▶ _EXTRAIT_

/---

Damas martyre
La victoire des alliés sur l'Allemagne est entachée de massacres coloniaux auxquels, malheureusement, il a été fait appel à l'aviation. Ceux dits "de Sétif" sont les plus connus... ou les moins méconnus.
Durant la période de répression du 9 au 19 mai 1945, des bombardements ont été effectués par l'aviation française :
- 38 tonnes de bombes auraient été larguées par des Martin B-26 Marauder, lors de 15 bombardements ;
- 3 tonnes de bombes auraient été larguées par des Douglas A-24 Banshee lors de 5 bombardements.
Les A-24 proviendraient du CIC de Meknès (Maroc) tandis que les B-26 auraient peut-être été ceux du GBM I/34, alors en conversion sur AAC-1 Toucan, à Djedaïa. C'est en tout cas les seules unités que j'identifie comme ayant pu opérer dans le secteur.
Cependant une opération encore plus contestable eut lieu peu après, non pas en "France", ni dans une de nos colonies, mais dans un ancien territoire sous mandat : la Syrie. Il se trouve que le magazine Avions, dans sa livraison de mai-juin 2025, a sorti un article sur le sujet...
La montée des tensions
Dès l'automne 1941, le Liban et la Syrie devenaient indépendants. Toutefois, la France entendait y conserver une présence militaire pour la durée de la guerre et, bien sûr, au-delà.
Après le départ du Groupe de chasse n° 3 "Normandie, en décembre 1942, ne restait qu'une escadrille de surveillance destinée au maintien de l'ordre et la protection des côtes. Le 16 octobre 1943, elle prit de l'importance et devint finalement le Groupe de bombardement 1/17 "Picardie". Une semaine avant, le Groupe de chasse 3/3 "Ardennes" voyait le jour ; il déménagea cependant en mai 1944 pour l'Algérie. Le GB 1/17 resta la seule unité combattante de l'armée de l'Air stationnée dans le secteur ; le Groupe d'écoles n° 11 représentait cependant un petit potentiel d'appoint.

\---

Recopiez l'extrait entre « Damas martyre » et « dans le secteur. » inclus, en substituant « raids aériens » à « bombardements ».

▶ _LIGNES ENREGISTRÉES_

/---

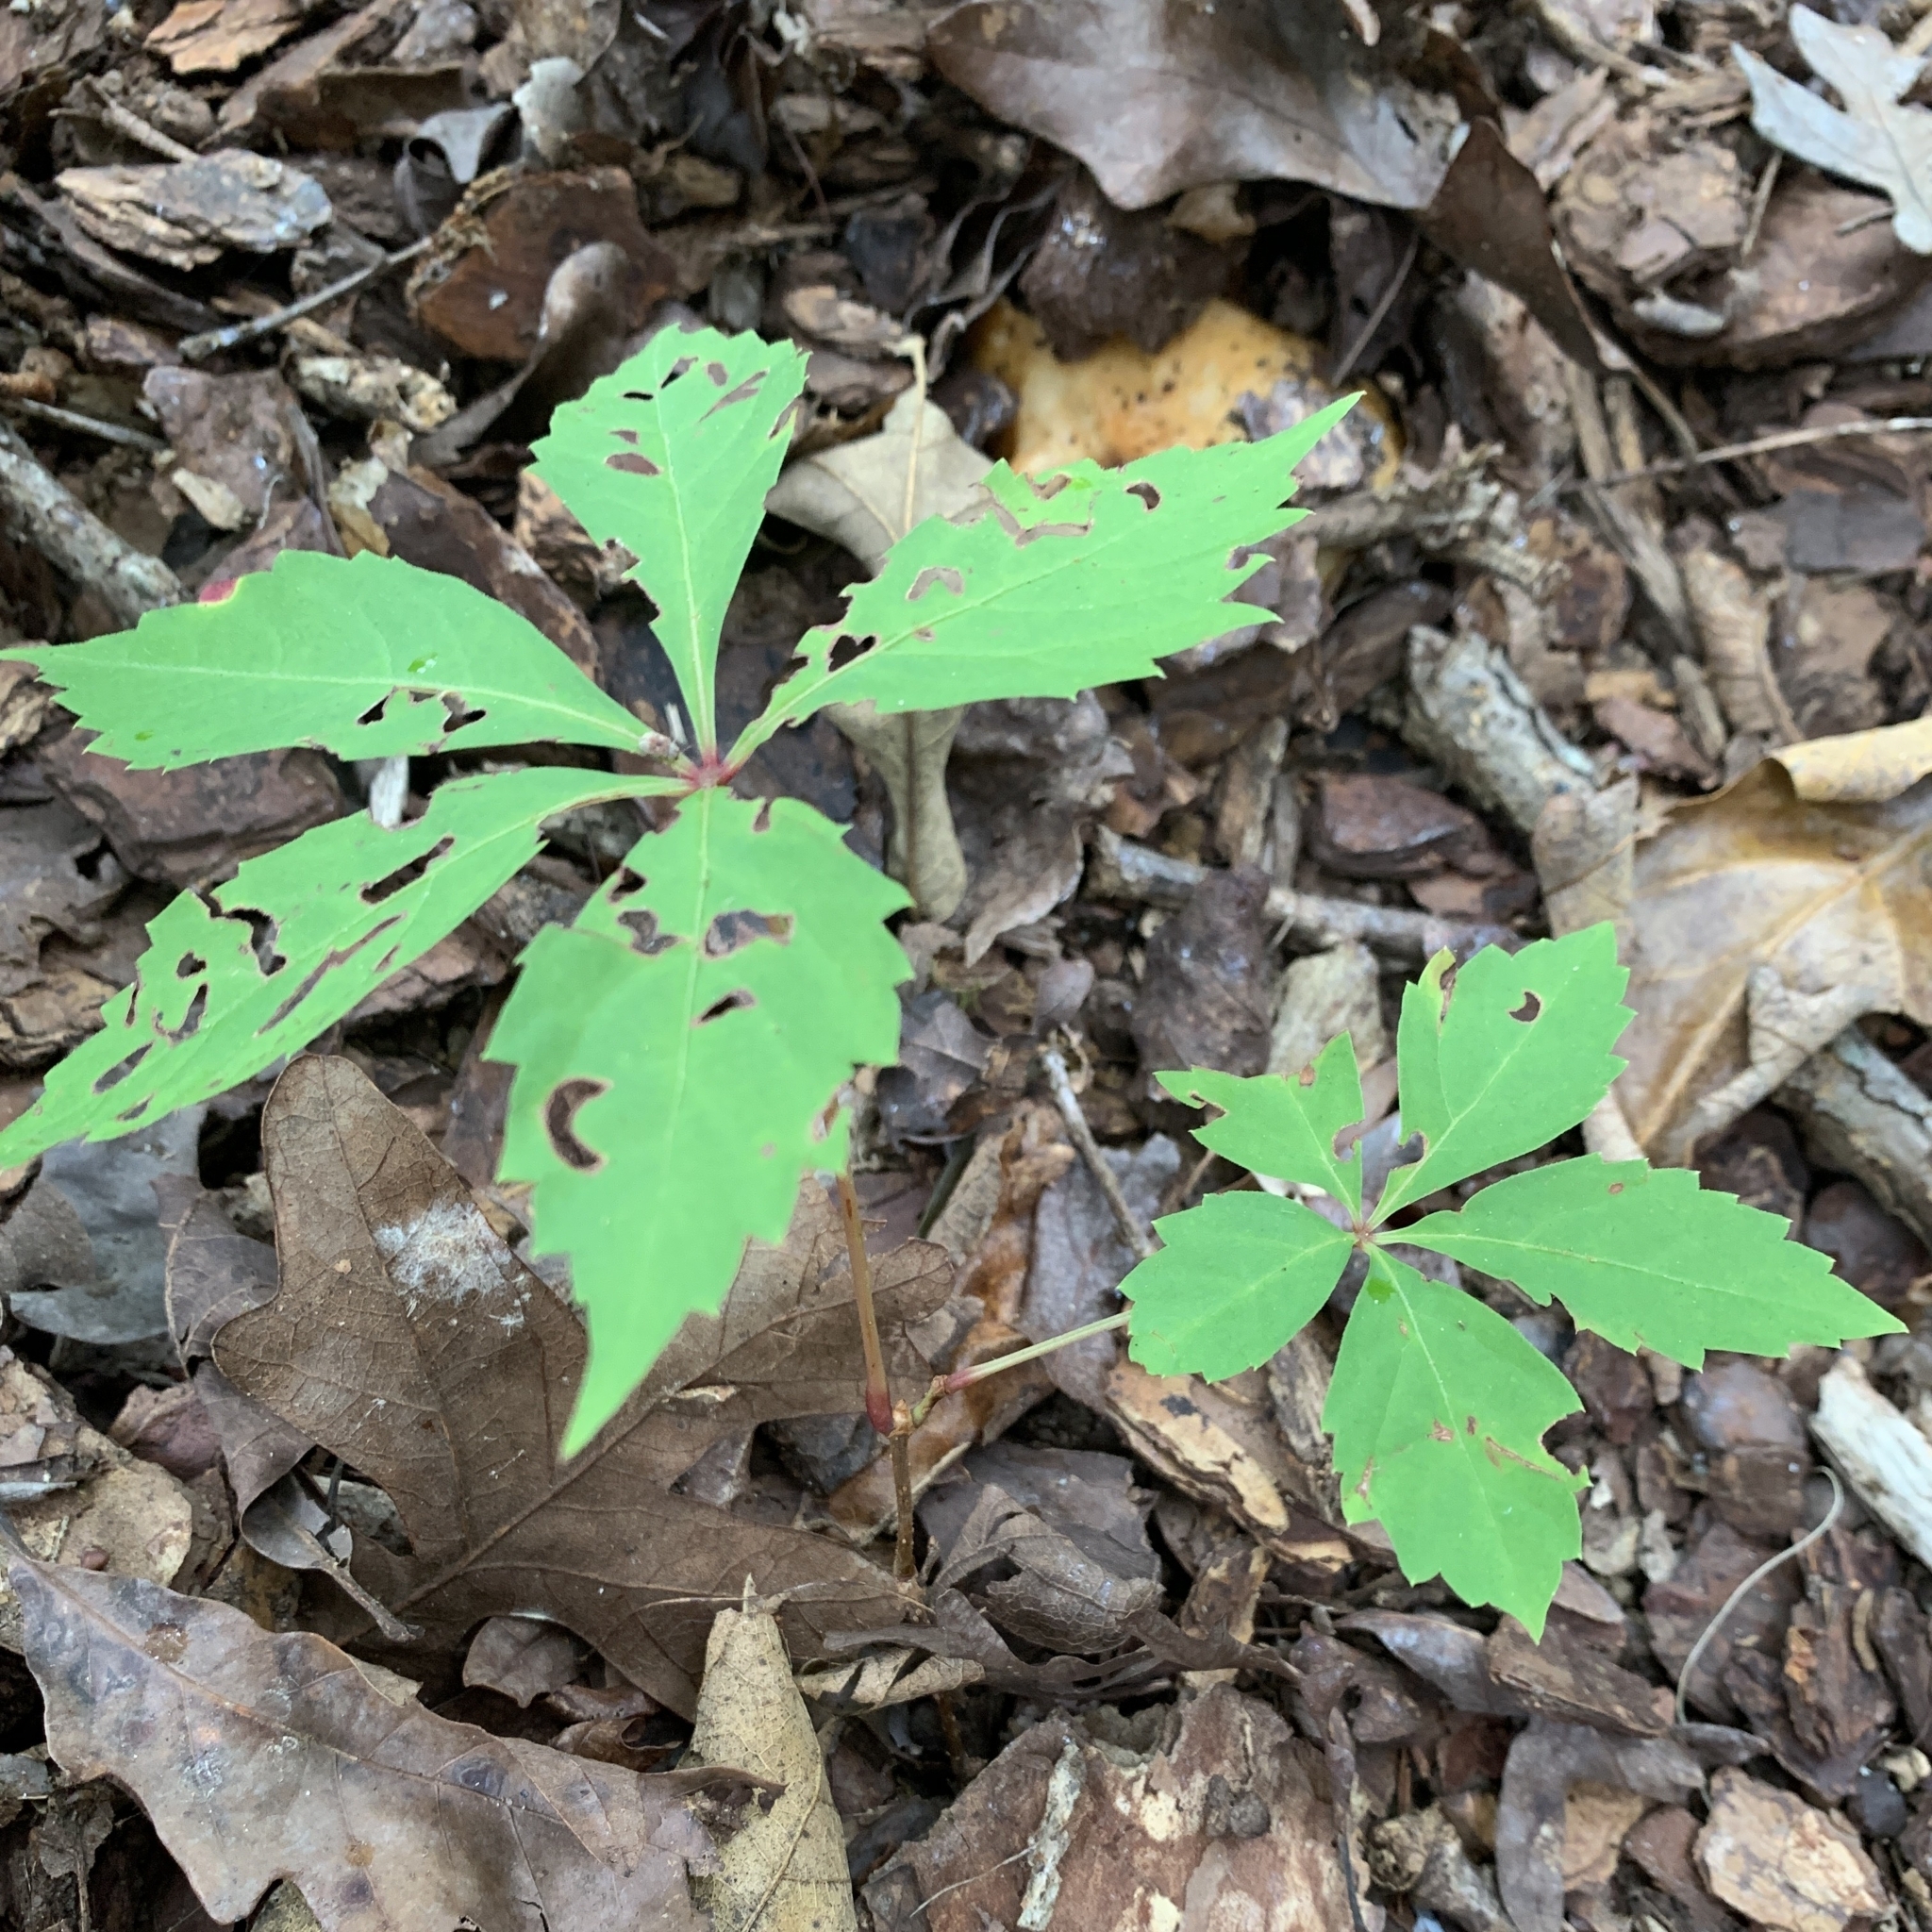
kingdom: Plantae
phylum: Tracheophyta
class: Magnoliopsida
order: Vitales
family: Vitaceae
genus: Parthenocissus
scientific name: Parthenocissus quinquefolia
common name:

\---

▶ _RÉPONSE_
Damas martyre
La victoire des alliés sur l'Allemagne est entachée de massacres coloniaux auxquels, malheureusement, il a été fait appel à l'aviation. Ceux dits "de Sétif" sont les plus connus... ou les moins méconnus.
Durant la période de répression du 9 au 19 mai 1945, des raids aériens ont été effectués par l'aviation française :
- 38 tonnes de bombes auraient été larguées par des Martin B-26 Marauder, lors de 15 raids aériens ;
- 3 tonnes de bombes auraient été larguées par des Douglas A-24 Banshee lors de 5 raids aériens.
Les A-24 proviendraient du CIC de Meknès (Maroc) tandis que les B-26 auraient peut-être été ceux du GBM I/34, alors en conversion sur AAC-1 Toucan, à Djedaïa. C'est en tout cas les seules unités que j'identifie comme ayant pu opérer dans le secteur.